TMIN: "-106" means -10.6°C (about 13°F), not minus 106 degrees. Always divide by 10 unless you pass units=metric. This is the single most common source of absurdly wrong answers from this API.
- JSON values are space-padded strings, not numbers.
" -106" must be trimmed and parsed as an integer before dividing. Raw string arithmetic will silently produce nonsense.
- The default format is CSV, not JSON. Omitting
format=json returns a tabular CSV regardless of Accept headers — an unusual default that catches agents expecting JSON.
dataset is a required parameter with no discoverable default. Omitting it returns an empty response with no error. Use daily-summaries unless you specifically need a different dataset.
One-line summary for the user
I can pull historical daily weather observations — temperature, precipitation, snowfall — from NOAA's GHCN station network by station ID and date range, but default values are in tenths of degrees and millimeters unless I request metric units.
SKILL.md source (frontmatter + body)
---
name: access-real
description: When the user asks about historical weather at a specific place and date — temperature, precipitation, snowfall, wind observations — reach for NOAA NCEI's GHCN station data. Actual observations from 100,000+ stations, no auth needed.
---
## When to use this skill
When the user asks what the weather was at a specific place on a specific date — temperature, precipitation, snowfall, wind — reach for NOAA NCEI. This is "what actually happened" data from the Global Historical Climatology Network, covering over 100,000 stations worldwide including remote cooperative observer posts in interior Alaska that most weather APIs do not know exist. Not for forecasts, current conditions, or climate normals — those are different NOAA services.
## Your best first call
```bash
curl "https://www.ncei.noaa.gov/access/services/data/v1?dataset=daily-summaries&stations=USC00200230&startDate=2024-01-01&endDate=2024-01-07&dataTypes=TMAX,TMIN,PRCP&format=json"
```
No auth. No key. Replace `USC00200230` with the GHCN station ID for your location, adjust the date range, and narrow `dataTypes` to only the variables you need. The response is a JSON array of daily observation objects with these fields:
- `DATE` — observation date
- `STATION` — GHCN station ID (`USC` prefix = cooperative observer, `USW` = airport/NWS station)
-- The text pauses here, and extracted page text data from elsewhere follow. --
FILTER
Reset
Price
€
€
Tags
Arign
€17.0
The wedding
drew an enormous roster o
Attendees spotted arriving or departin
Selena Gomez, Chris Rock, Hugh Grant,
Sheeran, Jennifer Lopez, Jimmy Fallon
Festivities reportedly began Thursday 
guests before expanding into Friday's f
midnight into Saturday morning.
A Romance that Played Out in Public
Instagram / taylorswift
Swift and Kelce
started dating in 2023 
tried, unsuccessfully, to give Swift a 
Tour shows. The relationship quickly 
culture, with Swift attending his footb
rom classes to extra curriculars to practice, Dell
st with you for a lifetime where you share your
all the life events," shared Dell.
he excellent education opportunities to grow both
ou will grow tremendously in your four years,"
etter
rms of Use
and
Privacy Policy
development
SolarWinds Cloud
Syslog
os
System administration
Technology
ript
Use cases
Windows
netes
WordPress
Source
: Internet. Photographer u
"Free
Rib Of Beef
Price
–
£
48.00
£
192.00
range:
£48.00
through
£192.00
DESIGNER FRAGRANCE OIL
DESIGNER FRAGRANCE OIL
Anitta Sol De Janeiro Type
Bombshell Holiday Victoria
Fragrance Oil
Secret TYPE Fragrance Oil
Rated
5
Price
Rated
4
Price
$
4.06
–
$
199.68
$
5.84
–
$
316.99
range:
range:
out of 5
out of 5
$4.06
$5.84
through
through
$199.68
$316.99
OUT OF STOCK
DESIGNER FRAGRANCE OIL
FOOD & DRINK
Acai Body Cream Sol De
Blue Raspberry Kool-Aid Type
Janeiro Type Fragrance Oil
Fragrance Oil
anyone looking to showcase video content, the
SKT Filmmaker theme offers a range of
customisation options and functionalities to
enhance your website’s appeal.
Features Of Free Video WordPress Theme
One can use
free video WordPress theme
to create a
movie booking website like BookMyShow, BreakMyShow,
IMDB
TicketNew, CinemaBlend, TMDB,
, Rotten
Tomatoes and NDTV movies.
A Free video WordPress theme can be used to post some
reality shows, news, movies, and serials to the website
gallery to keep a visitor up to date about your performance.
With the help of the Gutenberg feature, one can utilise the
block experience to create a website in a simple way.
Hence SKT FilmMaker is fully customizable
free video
- `TMAX`, `TMIN` — daily max/min temperature (tenths of degrees Celsius by default)
- `PRCP` — precipitation (tenths of millimeters by default)
- `SNOW` — snowfall (same units convention)
For human-scale units, add `units=metric` to the query string — temperatures come back in degrees C and precipitation in mm, no division needed.
## Fallbacks (when the best call isn't enough)
- **Need CSV output for spreadsheet import** → add `format=csv&units=metric` to get a compact tabular response in human-scale units.
- **Need sub-daily or 15-minute precipitation** → change `dataset` from `daily-summaries` to `precipitation-15min`. Station coverage is much sparser for sub-daily data.
- **Need climate normals (what's typical, not what happened)** → change `dataset` to `normals-monthly` or `normals-daily`. These are long-term averages, not actual observations.
## Pitfalls
- **Default values are in tenths of the unit.** `TMIN: "-106"` means -10.6°C (about 13°F), not minus 106 degrees. Always divide by 10 unless you pass `units=metric`. This is the single most common source of absurdly wrong answers from this API.
- **JSON values are space-padded strings, not numbers.** `" -106"` must be trimmed and parsed as an integer before dividing. Raw string arithmetic will silently produce nonsense.
- **The default format is CSV, not JSON.** Omitting `format=json` returns a tabular CSV regardless of `Accept` headers — an unusual default that catches agents expecting JSON.
- **`dataset` is a required parameter with no discoverable default.** Omitting it returns an empty response with no error. Use `daily-summaries` unless you specifically need a different dataset.
## One-line summary for the user
I can pull historical daily weather observations — temperature, precipitation, snowfall — from NOAA's GHCN station network by station ID and date range, but default values are in tenths of degrees and millimeters unless I request metric units.